◆ What the task asks: Rewrite the lines from the first one through the line containing "Verbundprojekt öffnen", inclusive, replacing "Czekoladki" with "Cukierki" and leaving everything else unchanged.

###

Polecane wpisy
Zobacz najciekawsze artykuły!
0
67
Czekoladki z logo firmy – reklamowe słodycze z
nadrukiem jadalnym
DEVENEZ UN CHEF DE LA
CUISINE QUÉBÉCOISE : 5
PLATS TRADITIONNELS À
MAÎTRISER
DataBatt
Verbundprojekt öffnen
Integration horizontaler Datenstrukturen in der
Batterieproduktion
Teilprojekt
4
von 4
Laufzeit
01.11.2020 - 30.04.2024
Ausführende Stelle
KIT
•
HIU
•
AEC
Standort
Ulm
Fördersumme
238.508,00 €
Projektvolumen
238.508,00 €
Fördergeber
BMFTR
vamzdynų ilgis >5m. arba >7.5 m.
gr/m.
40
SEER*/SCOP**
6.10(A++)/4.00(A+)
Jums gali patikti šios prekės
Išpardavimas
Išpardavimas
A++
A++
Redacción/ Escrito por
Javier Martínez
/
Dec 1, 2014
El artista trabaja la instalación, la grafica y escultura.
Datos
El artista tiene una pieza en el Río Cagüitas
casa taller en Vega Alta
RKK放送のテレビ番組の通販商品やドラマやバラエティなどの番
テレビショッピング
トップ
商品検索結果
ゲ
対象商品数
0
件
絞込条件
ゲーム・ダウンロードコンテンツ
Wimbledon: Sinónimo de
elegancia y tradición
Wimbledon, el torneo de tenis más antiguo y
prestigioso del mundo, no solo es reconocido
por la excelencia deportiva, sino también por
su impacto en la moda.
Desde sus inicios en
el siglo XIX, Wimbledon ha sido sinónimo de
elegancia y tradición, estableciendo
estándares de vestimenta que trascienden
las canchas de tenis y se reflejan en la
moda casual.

###

◆ Result of this task:
Polecane wpisy
Zobacz najciekawsze artykuły!
0
67
Cukierki z logo firmy – reklamowe słodycze z
nadrukiem jadalnym
DEVENEZ UN CHEF DE LA
CUISINE QUÉBÉCOISE : 5
PLATS TRADITIONNELS À
MAÎTRISER
DataBatt
Verbundprojekt öffnen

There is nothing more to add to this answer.